Guideline implementation is strongly influenced by clinician-related factors. Among these factors, clinical inertia remains a major barrier, corresponding to the failure to initiate or intensify therapy despite unmet targets, often driven by time constraints, competing clinical demands, and therapeutic complexity [62,74]. Underestimation of CV risk, insufficient use of risk calculators, low adoption of shared decision-making, and inadequate training or familiarity with updated recommendations, all contribute to inconsistent practice. In addition, limited consultation time often results in superficial lifestyle counselling that is insufficient to support sustained behavioral change.

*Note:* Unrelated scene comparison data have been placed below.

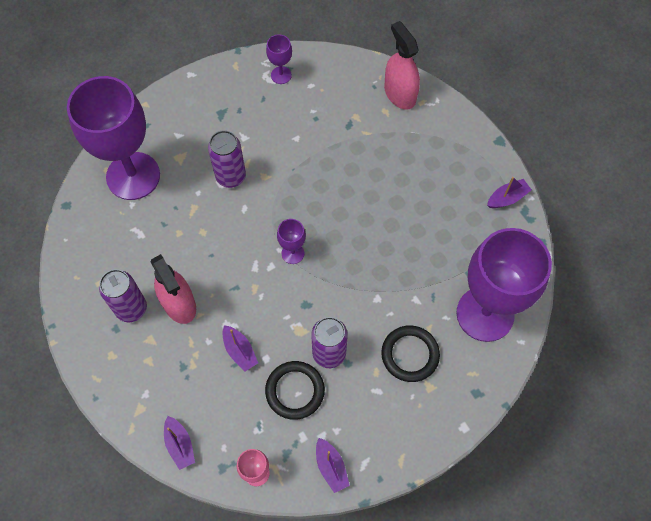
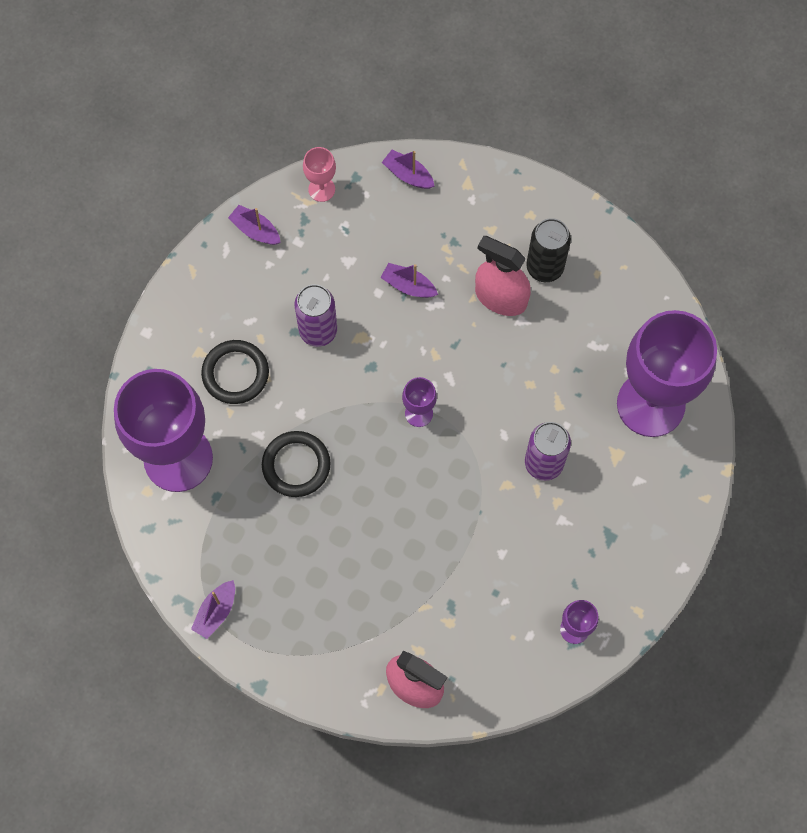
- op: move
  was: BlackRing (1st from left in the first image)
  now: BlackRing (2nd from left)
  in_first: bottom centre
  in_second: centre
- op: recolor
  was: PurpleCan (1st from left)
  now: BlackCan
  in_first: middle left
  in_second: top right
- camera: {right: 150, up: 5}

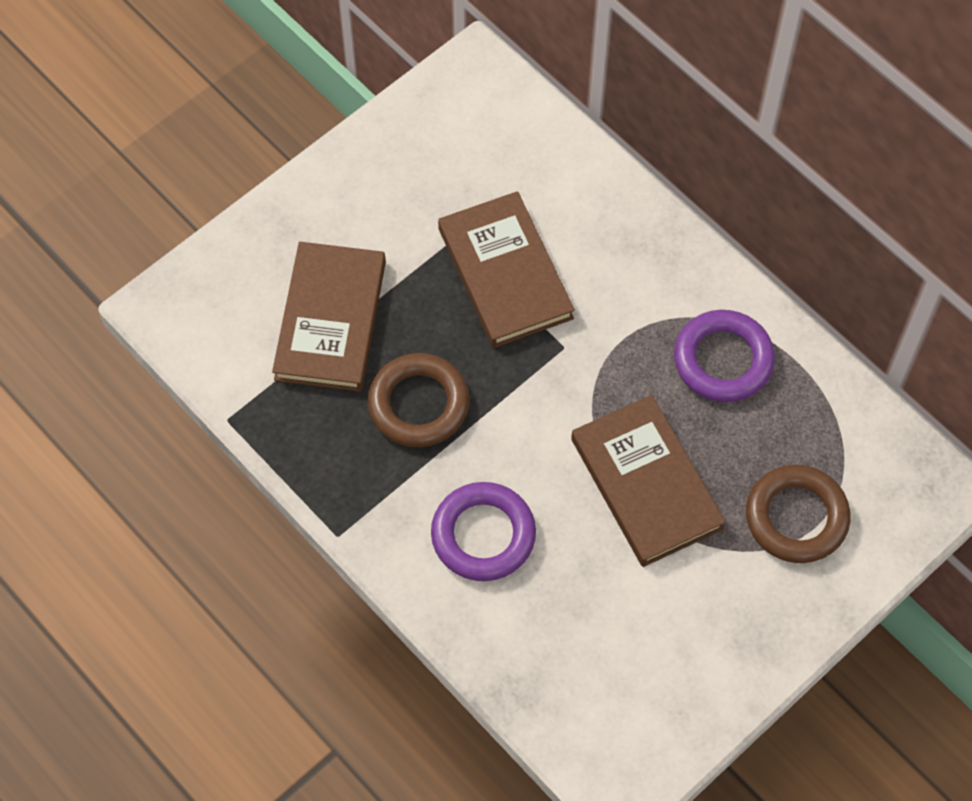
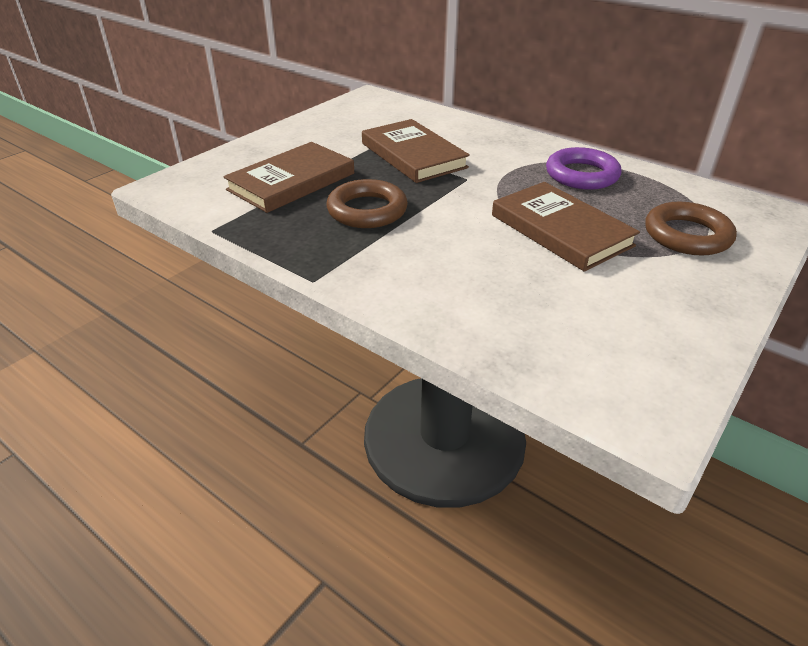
- op: delete
  was: PurpleRing (1st from left)
  in_first: centre
- op: rotate
  was: BrownBook (1st from left)
  in_first: centre
  in_second: top centre
  clockwise: 45
- camera: {right: -10, up: -25}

Patient adherence represents one of the most persistent challenges in CV prevention. Non-adherence to medications is common, frequently worsened by polypharmacy, perceived or actual side effects, high out-of-pocket costs, and limited understanding of treatment benefits. Lifestyle recommendations are also difficult to maintain in the long term due to psychosocial stressors, cultural factors, socioeconomic constraints, low health literacy, and competing life priorities [77]. These barriers directly contribute to suboptimal risk factor control and higher rates of adverse CV events.

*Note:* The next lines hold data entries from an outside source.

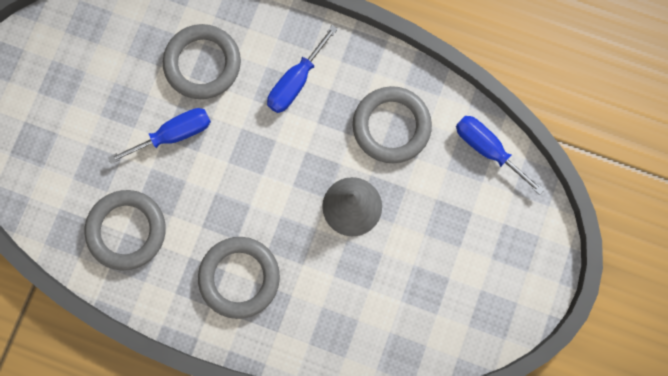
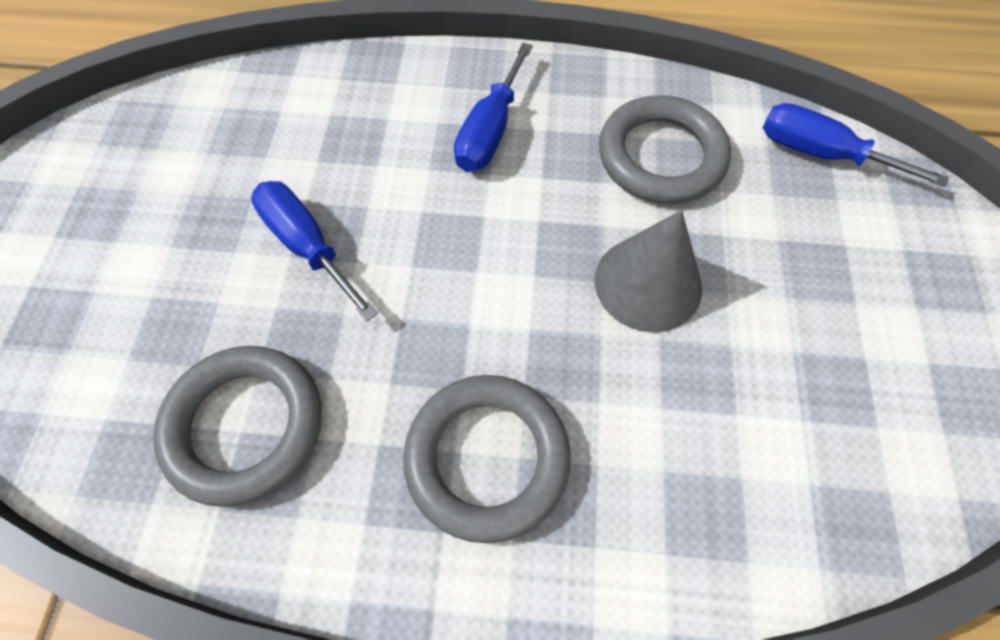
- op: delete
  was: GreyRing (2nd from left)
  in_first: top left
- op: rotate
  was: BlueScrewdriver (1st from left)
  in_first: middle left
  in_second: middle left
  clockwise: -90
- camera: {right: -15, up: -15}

Effective risk communication is essential for informed decision-making, yet patient-clinician interactions are often compromised by cognitive biases, emotional responses, and misinterpretation of numerical risk estimates. Patient–doctor interactions are complex, and effective risk communication remains a challenge, without a standard strategy or optimal approach that should be individualized according to the patient’s preferences, level of understanding and health literacy [78]. A recent meta-analysis showed that communicating CVD risk information, regardless of the method, reduced the overall risk factors and enhanced patients’ self-perceived risk [79]. Ensuring that patients truly understand their CV risk, the anticipated benefits of interventions, and the trade-offs associated with treatment is critical. Approaches such as risk age (or heart age) have shown promise in enhancing comprehension, particularly among younger individuals whose absolute risk may appear low despite high relative lifetime risk. This approach has proven particularly useful in enhancing risk communication within disease risk calculators, but there is also a lack of standardized materials for patient communication endorsed by national societies [80].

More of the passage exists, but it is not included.